>> Start
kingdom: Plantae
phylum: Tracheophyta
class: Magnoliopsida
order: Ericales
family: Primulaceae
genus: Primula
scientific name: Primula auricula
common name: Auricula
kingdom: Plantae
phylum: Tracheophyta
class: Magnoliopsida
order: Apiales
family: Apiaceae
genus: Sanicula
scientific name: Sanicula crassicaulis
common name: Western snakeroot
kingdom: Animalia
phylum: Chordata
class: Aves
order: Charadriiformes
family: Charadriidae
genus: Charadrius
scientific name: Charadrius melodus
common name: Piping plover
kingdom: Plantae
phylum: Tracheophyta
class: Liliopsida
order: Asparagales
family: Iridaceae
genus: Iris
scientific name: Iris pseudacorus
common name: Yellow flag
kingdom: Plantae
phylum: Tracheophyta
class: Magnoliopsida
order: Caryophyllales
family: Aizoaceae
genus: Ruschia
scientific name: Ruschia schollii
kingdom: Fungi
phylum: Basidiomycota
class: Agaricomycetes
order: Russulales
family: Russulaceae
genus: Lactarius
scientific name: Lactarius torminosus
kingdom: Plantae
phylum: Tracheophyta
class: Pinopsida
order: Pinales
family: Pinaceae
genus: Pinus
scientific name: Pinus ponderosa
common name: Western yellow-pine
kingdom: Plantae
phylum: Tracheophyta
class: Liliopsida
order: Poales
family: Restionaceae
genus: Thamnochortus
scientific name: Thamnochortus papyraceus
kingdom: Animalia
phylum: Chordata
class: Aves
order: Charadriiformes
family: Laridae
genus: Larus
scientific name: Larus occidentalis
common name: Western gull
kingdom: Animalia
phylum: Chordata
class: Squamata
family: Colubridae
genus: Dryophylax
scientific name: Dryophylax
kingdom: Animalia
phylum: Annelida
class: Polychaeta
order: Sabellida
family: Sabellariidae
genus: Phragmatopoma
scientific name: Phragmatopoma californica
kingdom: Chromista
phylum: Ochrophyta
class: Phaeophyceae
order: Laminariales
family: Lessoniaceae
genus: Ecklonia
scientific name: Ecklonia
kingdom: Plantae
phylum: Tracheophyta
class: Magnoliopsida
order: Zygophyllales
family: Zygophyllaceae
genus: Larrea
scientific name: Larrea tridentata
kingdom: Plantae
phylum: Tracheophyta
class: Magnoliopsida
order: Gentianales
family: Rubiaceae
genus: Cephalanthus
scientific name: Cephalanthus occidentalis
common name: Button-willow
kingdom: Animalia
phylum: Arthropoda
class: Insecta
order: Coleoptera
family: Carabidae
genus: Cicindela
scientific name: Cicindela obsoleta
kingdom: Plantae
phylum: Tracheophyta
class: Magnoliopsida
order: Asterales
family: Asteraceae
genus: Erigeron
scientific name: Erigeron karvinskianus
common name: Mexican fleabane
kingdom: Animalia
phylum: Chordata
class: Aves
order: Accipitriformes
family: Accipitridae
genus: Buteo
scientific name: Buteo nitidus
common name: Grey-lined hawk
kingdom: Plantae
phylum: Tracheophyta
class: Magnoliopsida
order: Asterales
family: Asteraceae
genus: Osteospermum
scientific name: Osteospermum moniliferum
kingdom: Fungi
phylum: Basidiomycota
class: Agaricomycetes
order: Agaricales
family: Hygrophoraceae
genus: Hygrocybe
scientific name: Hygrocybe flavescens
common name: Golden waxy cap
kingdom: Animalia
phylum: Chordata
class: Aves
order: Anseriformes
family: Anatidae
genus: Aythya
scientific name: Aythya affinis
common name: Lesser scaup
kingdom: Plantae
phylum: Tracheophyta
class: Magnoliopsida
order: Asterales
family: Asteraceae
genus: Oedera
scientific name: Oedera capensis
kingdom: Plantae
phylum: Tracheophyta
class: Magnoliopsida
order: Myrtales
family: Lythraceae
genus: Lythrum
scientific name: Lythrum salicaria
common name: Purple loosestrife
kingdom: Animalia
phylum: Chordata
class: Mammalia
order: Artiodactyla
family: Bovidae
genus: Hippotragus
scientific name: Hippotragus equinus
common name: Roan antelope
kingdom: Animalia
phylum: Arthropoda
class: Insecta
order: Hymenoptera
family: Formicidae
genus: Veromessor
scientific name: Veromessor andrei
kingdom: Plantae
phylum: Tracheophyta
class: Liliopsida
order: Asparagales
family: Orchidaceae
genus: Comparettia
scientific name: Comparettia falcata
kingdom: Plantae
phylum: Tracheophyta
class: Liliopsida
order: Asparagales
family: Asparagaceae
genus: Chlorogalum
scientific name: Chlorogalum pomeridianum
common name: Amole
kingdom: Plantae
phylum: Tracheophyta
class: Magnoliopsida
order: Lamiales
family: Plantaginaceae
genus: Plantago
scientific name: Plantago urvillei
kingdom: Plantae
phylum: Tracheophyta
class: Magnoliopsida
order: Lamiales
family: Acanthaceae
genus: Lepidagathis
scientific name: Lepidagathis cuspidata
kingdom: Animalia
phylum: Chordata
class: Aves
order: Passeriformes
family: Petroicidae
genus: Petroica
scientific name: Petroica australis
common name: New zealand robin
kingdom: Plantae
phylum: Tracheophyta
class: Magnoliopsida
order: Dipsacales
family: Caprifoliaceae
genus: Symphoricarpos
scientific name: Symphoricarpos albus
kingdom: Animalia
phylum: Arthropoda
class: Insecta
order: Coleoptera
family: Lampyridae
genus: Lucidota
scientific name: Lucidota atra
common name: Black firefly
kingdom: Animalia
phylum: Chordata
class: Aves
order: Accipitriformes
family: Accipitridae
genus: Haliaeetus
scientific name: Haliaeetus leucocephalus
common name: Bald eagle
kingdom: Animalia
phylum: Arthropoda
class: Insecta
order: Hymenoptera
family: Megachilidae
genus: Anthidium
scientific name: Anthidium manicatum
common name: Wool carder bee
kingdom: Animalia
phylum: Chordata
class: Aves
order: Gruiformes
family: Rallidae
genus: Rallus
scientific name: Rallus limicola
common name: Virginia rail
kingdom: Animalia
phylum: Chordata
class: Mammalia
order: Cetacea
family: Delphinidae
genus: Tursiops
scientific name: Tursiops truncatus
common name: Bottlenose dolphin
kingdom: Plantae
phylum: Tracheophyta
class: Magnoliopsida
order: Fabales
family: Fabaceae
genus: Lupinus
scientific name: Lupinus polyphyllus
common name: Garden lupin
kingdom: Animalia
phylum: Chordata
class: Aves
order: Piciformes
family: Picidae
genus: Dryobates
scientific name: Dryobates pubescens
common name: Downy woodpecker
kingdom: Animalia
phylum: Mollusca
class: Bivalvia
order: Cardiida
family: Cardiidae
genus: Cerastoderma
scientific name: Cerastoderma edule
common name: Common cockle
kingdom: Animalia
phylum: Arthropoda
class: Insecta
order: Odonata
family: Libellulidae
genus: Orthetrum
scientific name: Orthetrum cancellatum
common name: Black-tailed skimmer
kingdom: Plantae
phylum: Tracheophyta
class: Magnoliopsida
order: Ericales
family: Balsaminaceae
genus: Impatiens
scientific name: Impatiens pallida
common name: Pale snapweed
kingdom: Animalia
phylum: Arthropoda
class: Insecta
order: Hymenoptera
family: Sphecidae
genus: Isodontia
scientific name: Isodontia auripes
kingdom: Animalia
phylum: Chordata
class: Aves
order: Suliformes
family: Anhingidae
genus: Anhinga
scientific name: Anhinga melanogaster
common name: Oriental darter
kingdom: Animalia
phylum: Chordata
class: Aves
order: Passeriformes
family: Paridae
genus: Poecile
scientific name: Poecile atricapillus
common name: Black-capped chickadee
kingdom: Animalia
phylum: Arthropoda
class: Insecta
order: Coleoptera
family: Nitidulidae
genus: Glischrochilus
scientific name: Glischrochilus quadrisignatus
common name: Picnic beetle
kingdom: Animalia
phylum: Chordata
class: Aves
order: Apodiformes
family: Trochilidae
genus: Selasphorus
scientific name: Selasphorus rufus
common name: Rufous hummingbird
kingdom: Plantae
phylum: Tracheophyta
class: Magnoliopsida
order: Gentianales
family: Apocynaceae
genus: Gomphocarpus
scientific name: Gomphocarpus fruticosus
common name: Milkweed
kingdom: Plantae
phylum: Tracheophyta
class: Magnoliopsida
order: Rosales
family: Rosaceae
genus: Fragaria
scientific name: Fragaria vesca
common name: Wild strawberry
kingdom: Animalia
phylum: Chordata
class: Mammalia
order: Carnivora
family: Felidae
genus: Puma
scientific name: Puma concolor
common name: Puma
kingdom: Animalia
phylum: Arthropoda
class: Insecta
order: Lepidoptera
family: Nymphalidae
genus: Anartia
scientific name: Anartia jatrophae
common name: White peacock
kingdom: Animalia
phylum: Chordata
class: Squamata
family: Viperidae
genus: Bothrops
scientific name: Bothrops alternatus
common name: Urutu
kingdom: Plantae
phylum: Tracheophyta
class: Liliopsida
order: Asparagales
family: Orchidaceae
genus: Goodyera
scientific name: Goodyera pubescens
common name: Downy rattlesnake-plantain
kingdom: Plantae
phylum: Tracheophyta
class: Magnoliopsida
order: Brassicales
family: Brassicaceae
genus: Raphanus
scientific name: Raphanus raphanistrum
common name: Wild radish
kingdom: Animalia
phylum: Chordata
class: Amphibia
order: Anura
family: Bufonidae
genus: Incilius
>> End
Written instruction:
Reproduce, unchanged, the lines above starting at the line containing "common name: Wild strawberry" and ending at the line containing "genus: Bothrops", both of those included.

Response to the exercise:
common name: Wild strawberry
kingdom: Animalia
phylum: Chordata
class: Mammalia
order: Carnivora
family: Felidae
genus: Puma
scientific name: Puma concolor
common name: Puma
kingdom: Animalia
phylum: Arthropoda
class: Insecta
order: Lepidoptera
family: Nymphalidae
genus: Anartia
scientific name: Anartia jatrophae
common name: White peacock
kingdom: Animalia
phylum: Chordata
class: Squamata
family: Viperidae
genus: Bothrops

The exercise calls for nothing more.